*** AVAILABLE DATA ***

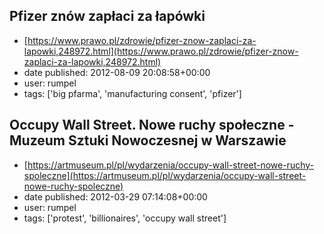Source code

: ## Pfizer znów zapłaci za łapówki
 - [https://www.prawo.pl/zdrowie/pfizer-znow-zaplaci-za-lapowki,248972.html](https://www.prawo.pl/zdrowie/pfizer-znow-zaplaci-za-lapowki,248972.html)
 - date published: 2012-08-09 20:08:58+00:00
 - user: rumpel
 - tags: ['big pfarma', 'manufacturing consent', 'pfizer']

## Occupy Wall Street. Nowe ruchy społeczne  - Muzeum Sztuki Nowoczesnej w Warszawie
 - [https://artmuseum.pl/pl/wydarzenia/occupy-wall-street-nowe-ruchy-spoleczne](https://artmuseum.pl/pl/wydarzenia/occupy-wall-street-nowe-ruchy-spoleczne)
 - date published: 2012-03-29 07:14:08+00:00
 - user: rumpel
 - tags: ['protest', 'billionaires', 'occupy wall street']

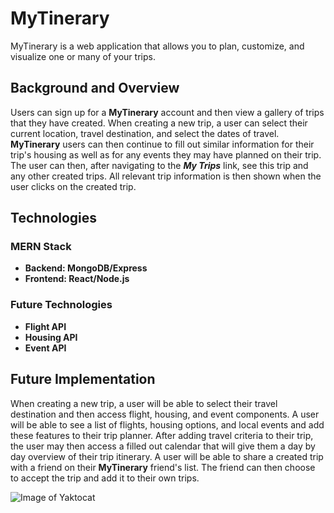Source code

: # MyTinerary
MyTinerary is a web application that allows you to plan, customize, and visualize one or many of your trips.

## Background and Overview

 Users can sign up for a **MyTinerary** account and then view a gallery of trips that they have created. When creating a new trip, a user can select their current location, travel destination, and select the dates of travel. **MyTinerary** users can then continue to fill out similar information for their trip's housing as well as for any events they may have planned on their trip. The user can then, after navigating to the ***My Trips*** link, see this trip and any other created trips. All relevant trip information is then shown when the user clicks on the created trip.


## Technologies

 ### MERN Stack

 - **Backend: MongoDB/Express**
 -  **Frontend: React/Node.js**
 ### Future Technologies
 - **Flight API**
  - **Housing API**
  - **Event API**

## Future Implementation
When creating a new trip, a user will be able to select their travel destination and then access flight, housing, and event components. A user will be able to see a list of flights, housing options, and local events and add these features to their trip planner. After adding travel criteria to their trip, the user may then access a filled out calendar that will give them a day by day overview of their trip itinerary. A user will be able to share a created trip with a friend on their **MyTinerary** friend's list. The friend can then choose to accept the trip and add it to their own trips.

![Image of Yaktocat](https://octodex.github.com/images/yaktocat.png)
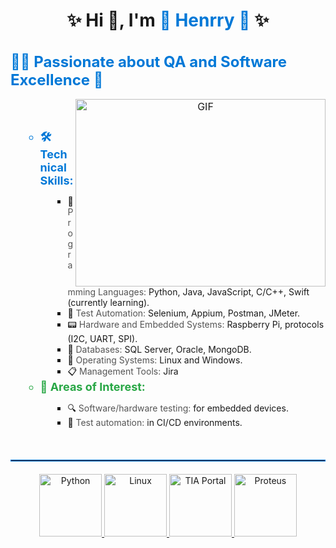 <h1 align="center">✨ Hi 👋, I'm <a href="https://github.com/henrryrps" target="_blank" style="color: #0078D7; text-decoration: none;">🌟 Henrry 🌟</a> ✨</h1>
<h1 style="font-size: 24px; color: #0078D7; font-weight: bold;">👨‍💻 Passionate about QA and Software Excellence 🚀</h1>
<p style="font-size: 16px; color: #555;">

<a target="_blank" align="center">
  <img align="right" height="300" width="400" alt="GIF" src="https://media.giphy.com/media/SWoSkN6DxTszqIKEqv/giphy.gif">
</a>

<ul>
<br>
<br>
 <ul>
  <li style="font-size: 18px; color: #0078D7; font-weight: bold;">🛠️ <strong>Technical Skills:</strong></li>
  <ul style="margin-left: 20px;">
    <li>🔧 <span style="color: #555;">Programming Languages:</span> Python, Java, JavaScript, C/C++, Swift (currently learning).</li>
    <li>🤖 <span style="color: #555;">Test Automation:</span> Selenium, Appium, Postman, JMeter.</li>
    <li>📟 <span style="color: #555;">Hardware and Embedded Systems:</span> Raspberry Pi, protocols (I2C, UART, SPI).</li>
    <li>💾 <span style="color: #555;">Databases:</span> SQL Server, Oracle, MongoDB.</li>
    <li>🐧 <span style="color: #555;">Operating Systems:</span> Linux and Windows.</li>
    <li>📋 <span style="color: #555;">Management Tools:</span> Jira </li>
  </ul>

  <li style="font-size: 18px; color: #28a745; font-weight: bold;">🌟 <strong>Areas of Interest:</strong></li>
  <ul style="margin-left: 20px;">
    <li>🔍 <span style="color: #555;">Software/hardware testing:</span> for embedded devices.</li>
      <li>🚀 <span style="color: #555;">Test automation:</span> in CI/CD environments.</li>
  </ul>
</ul>

</ul>

<br>
<hr style="border: 1px solid #0078D7; margin: 20px 0;" />

<div style="text-align: center;">
  <a href="https://www.python.org/" target="_blank">
    <img src="https://upload.wikimedia.org/wikipedia/commons/c/c3/Python-logo-notext.svg" alt="Python" width="100" height="100" />
  </a>
  <a href="https://www.linux.org/" target="_blank">
    <img src="https://upload.wikimedia.org/wikipedia/commons/3/35/Tux.svg" alt="Linux" width="100" height="100" />
  </a>
  <a href="https://www.siemens.com/mx/es.html" target="_blank">
    <img src="https://www.vectorlogo.zone/logos/siemens/siemens-ar21.svg" alt="TIA Portal" width="100" height="100" />
  </a>
  <a href="https://www.labcenter.com/" target="_blank">
    <img src="https://upload.wikimedia.org/wikipedia/en/5/5a/Proteus_Design_Suite_Atom_Logo.png" alt="Proteus" width="100" height="100" />
  </a>
</div>
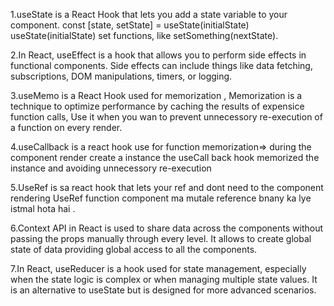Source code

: 
1.useState is a React Hook that lets you add a state variable to your component. const [state, setState] = useState(initialState) useState(initialState) set functions, like setSomething(nextState).

2.In React, useEffect is a hook that allows you to perform side effects in functional components. Side effects can include things like data fetching, subscriptions, DOM manipulations, timers, or logging.

3.useMemo is a React Hook used for memorization ,
Memorization is a technique to optimize performance by caching the results of expensice function calls,
Use it when you wan to prevent unnecessory re-execution of a function on every render.

4.useCallback is a react hook use for function memorization=> during the component render create a instance the useCall back hook memorized the instance and avoiding unnecessory re-execution

5.UseRef is sa react hook that lets your ref and dont need to the component rendering 
UseRef function component ma mutale reference bnany ka lye istmal hota hai .

6.Context API in React is used to share data across the components without passing the props manually through every level. It allows to create global state of data providing global access to all the components.

7.In React, useReducer is a hook used for state management, especially when the state logic is complex or when managing multiple state values. It is an alternative to useState but is designed for more advanced scenarios.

***

TO-DO ITEM:
For the word "siemens", go through the records and show each line that carries it.

RESPONSE:
  <a href="https://www.siemens.com/mx/es.html" target="_blank">
    <img src="https://www.vectorlogo.zone/logos/siemens/siemens-ar21.svg" alt="TIA Portal" width="100" height="100" />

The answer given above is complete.